The response was divided. Some agreed it seemed like an odd practice in a nursery school.
One person wrote: “I wouldn’t like that at all. I wouldn’t give a 2 year old a cup of tea at home (still don’t in their teens.) I can’t see why they would do that and it must be a lot of faff for the staff compared to giving them water, while someone else questioned: “Is your child going to nursery in 1976?”
“I know this will go against the census, but honestly, I’d move nurseries,” added another.
Others doubted the tea would actually be very strong at all, with one suggesting: “I expect it’s milk with a teabag wafted over it.”
Others claimed their own children drank tea without a problem.
My 2yo and 5yo like the odd cup of tea. I won’t allow them squash though. Everyone has different ideas on parenting!”, one wrote.
“Both my little cousins drank tea at that age, I’m not sure what the problem is. They wouldn’t have given it to him scalding hot,” said another user.

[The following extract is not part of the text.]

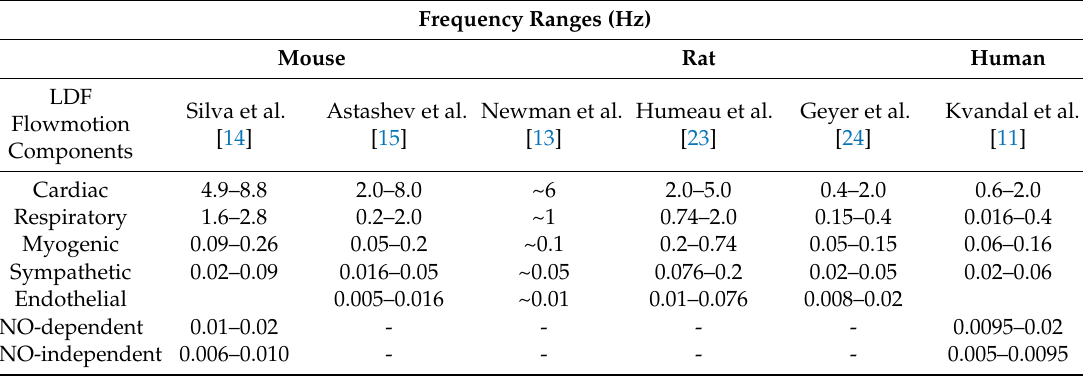
Table 2. Reported frequency ranges (Hz) for the LDF perfusion flowmotion components in mice (see also Figure 2b) and rats, with human ranges as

While parents clearly have different approaches to whether or not toddlers should drink tea, the official line is that it is “unsuitable”.
“Caffeinated drinks are also unsuitable for toddlers and young children,” according to the NHS website, which also lists tea among the drinks that contain “high amounts” of caffeine.
This isn’t the first debate to attract attention on Mumsnet. Previously, users have clashed over everything from whether it’s appropriate to swear at a nine-year-old baby to the contents of a child’s lunchbox.